Игорь Мишин __ ШЛЯПА
Московский литератор
 Номер 17, август, 2008 г. Главная | Архив | Обратная связь 

Игорь Мишин
ШЛЯПА

     
     ШЛЯПЫ БЫВАЮТ РАЗНЫЕ. Бывают фетровые, реже велюровые, летом соломенные, зимой вязаные. Григорий Анатольевич Мотин предпочитал мягкий фетр и обязательно бежевого цвета. Да, маркий цвет, соглашался он с женой, но это позволяет вовремя заметить, что шляпа э-э-э... залапана и должна быть если не заменена новой и такого же цвета, то хотя бы почищена. При всём этом шляпа должна выглядеть не просто напяленной на голову по случаю непогоды, а представлять человека образцом порядочности и интеллигентности. Так он говорил жене, женщине порядочной и, стало быть, интеллигентной, ни разу, впрочем, не надевавшей никаких шляп. И не согласиться с ним было невозможно.
     Вот, полюбуйтесь. Не торопясь шагает Григорий Анатольевич из музыкальной школы с коричневой папочкой в руке, где лежит партитура его детской оперы.

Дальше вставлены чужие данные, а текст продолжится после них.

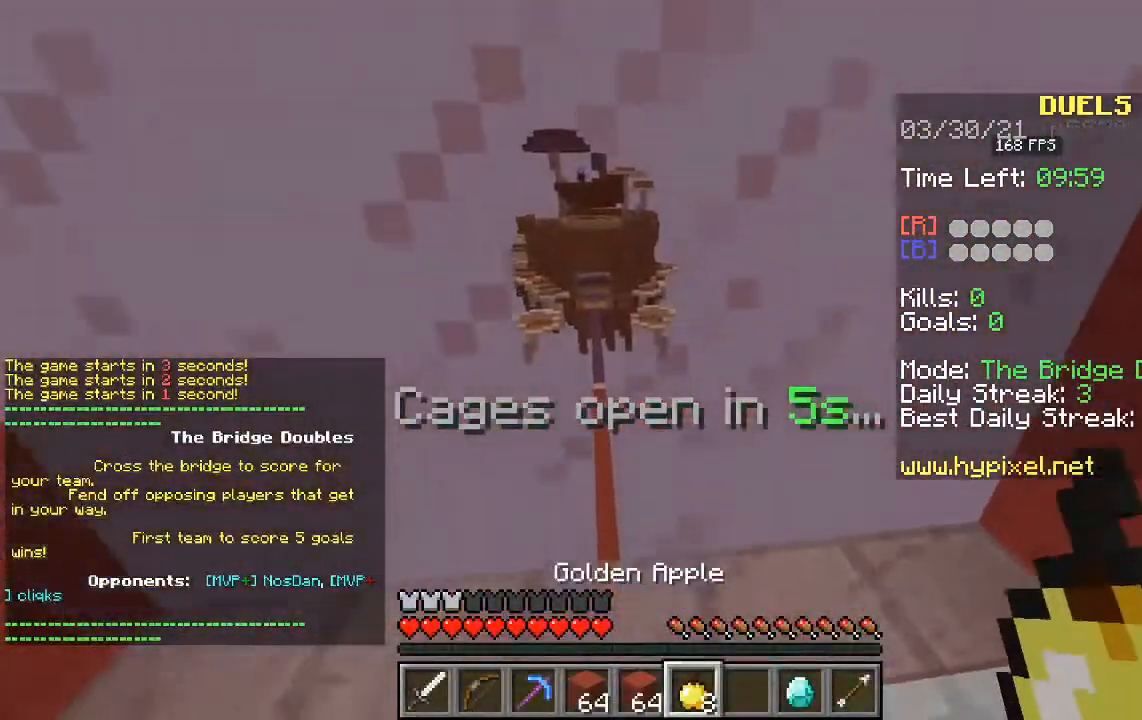
{"keys": ["s"], "mouse": ["right"], "events": [[101, "mouse_right", "down"]]}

     Последний день "бабьего лета". Днём солнце ещё мягкое, как Гришина шляпа, а к вечеру уже прохладно. На нём короткий плащ с поясом и тоже цвета беж; и хотя он из обыкновенной плащёвки, сидит на Грише тепло и удобно, и потому так хочется подойти к нему поближе и потереться о плечо.

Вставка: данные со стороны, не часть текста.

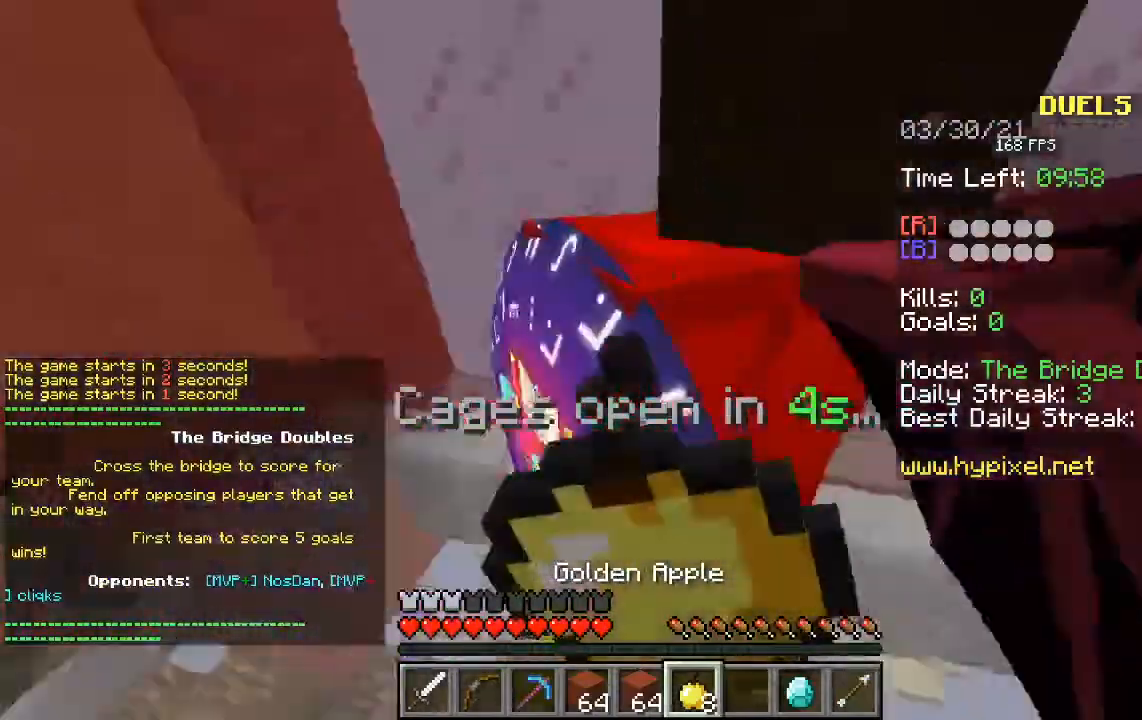
{"keys": ["s"], "mouse": ["right"], "events": []}
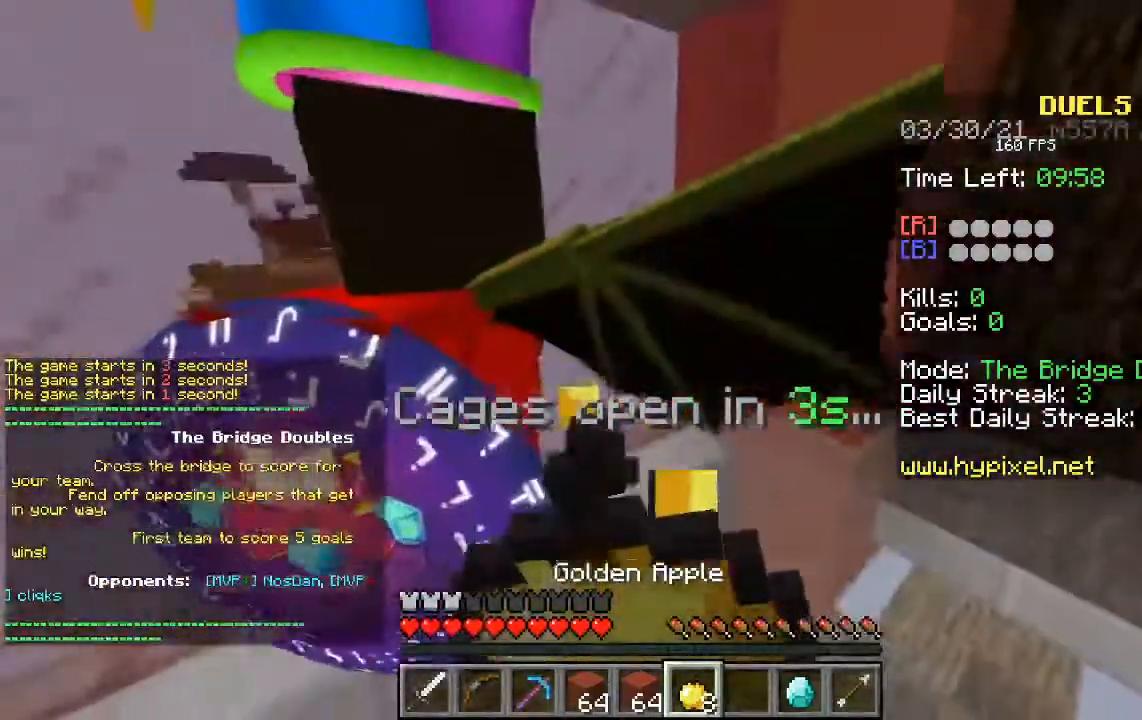
{"keys": ["s"], "mouse": ["right"], "events": []}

     Григорий напевает на ходу. Когда у него хорошее настроение, он вполголоса мурлычет венок из венгерских танцев Брамса и смотрит по сторонам зелёными глазами; когда Гриша, желая сократить расстояние по пути домой, проходит по Шалдонскому парку, поднимается на Васильковский бугор и смотрит сверху на заросшую камышом долину с посверкивающей между кустами Шалдонкой, то едва ли не в полный голос поёт знаменитую бахиану Вилла Лобаса, ту самую, которую с неземным чувством исполняет Ольга Басистюк; когда же настроение у него преотличное, всякий раз в голове его марширует надоедливая песенка "Всё могут короли" из старого репертуара известной певицы. Песенка эта могла весь день преследовать Гришу, он мучился ею даже на переменке после занятий детского хора, даже после этой чудесной полифонии "Мадригала" Сканделли. Он давился этими королями, выплёвывал их, у него болели скулы, и настроение плавно спускалось к венгерским танцам...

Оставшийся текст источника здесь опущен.